_What the task asks_
Pull out each line of the material below that contains the word "from", and list those lines in order.
---
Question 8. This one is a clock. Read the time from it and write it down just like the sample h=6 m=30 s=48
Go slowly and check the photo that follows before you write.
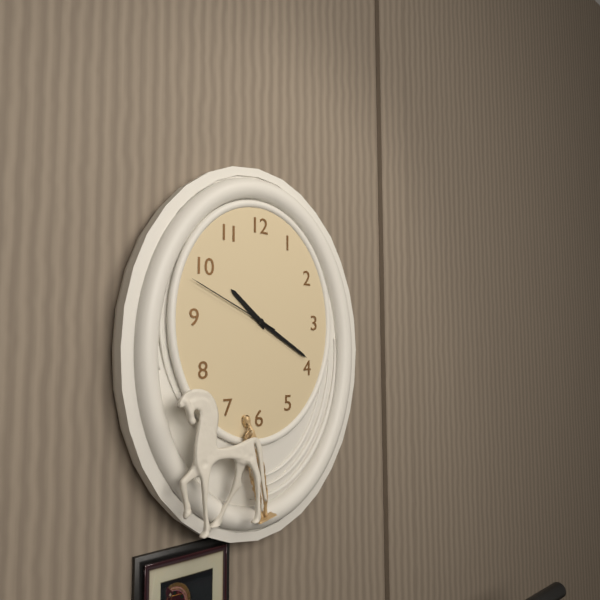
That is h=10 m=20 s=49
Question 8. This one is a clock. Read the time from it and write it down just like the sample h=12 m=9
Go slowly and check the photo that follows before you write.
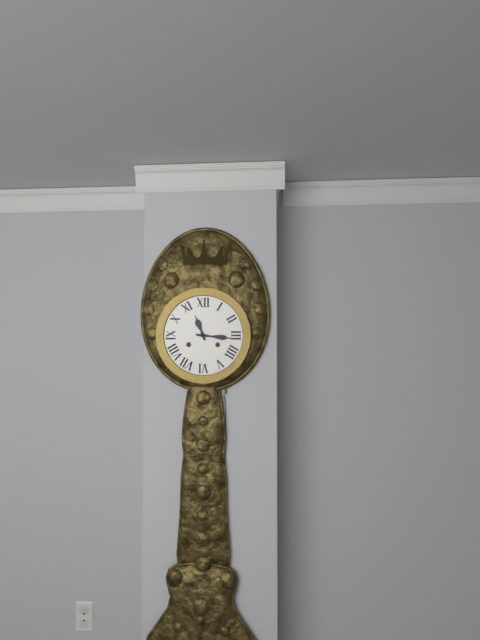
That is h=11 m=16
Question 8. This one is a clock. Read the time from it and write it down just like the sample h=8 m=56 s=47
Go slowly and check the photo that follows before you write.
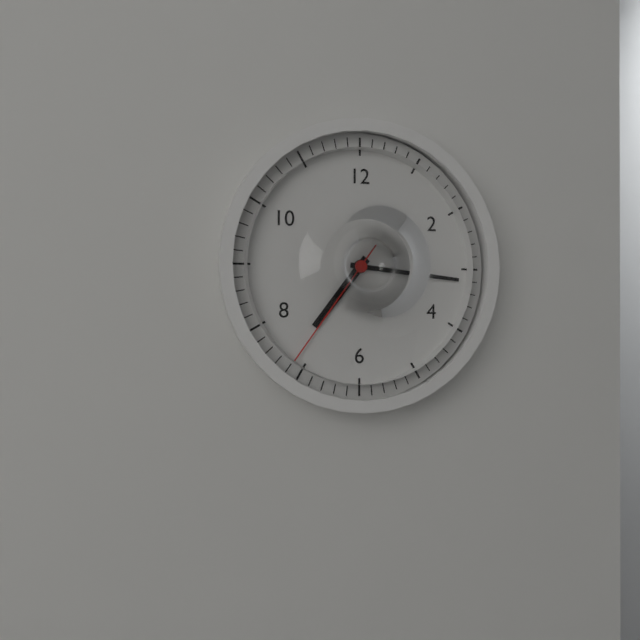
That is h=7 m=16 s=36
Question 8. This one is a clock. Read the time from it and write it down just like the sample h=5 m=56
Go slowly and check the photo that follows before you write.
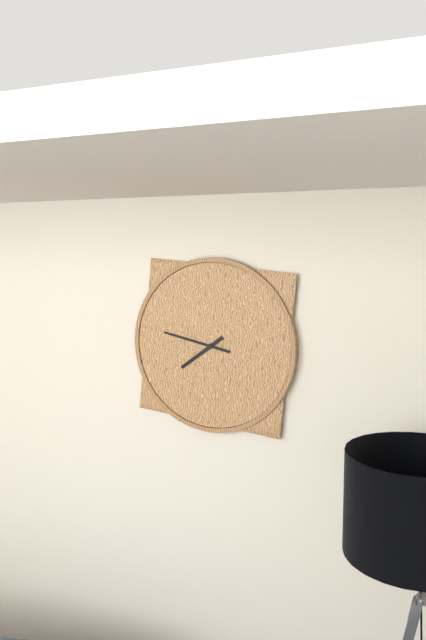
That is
---
_Solved exercise_
Question 8. This one is a clock. Read the time from it and write it down just like the sample h=6 m=30 s=48
Question 8. This one is a clock. Read the time from it and write it down just like the sample h=12 m=9
Question 8. This one is a clock. Read the time from it and write it down just like the sample h=8 m=56 s=47
Question 8. This one is a clock. Read the time from it and write it down just like the sample h=5 m=56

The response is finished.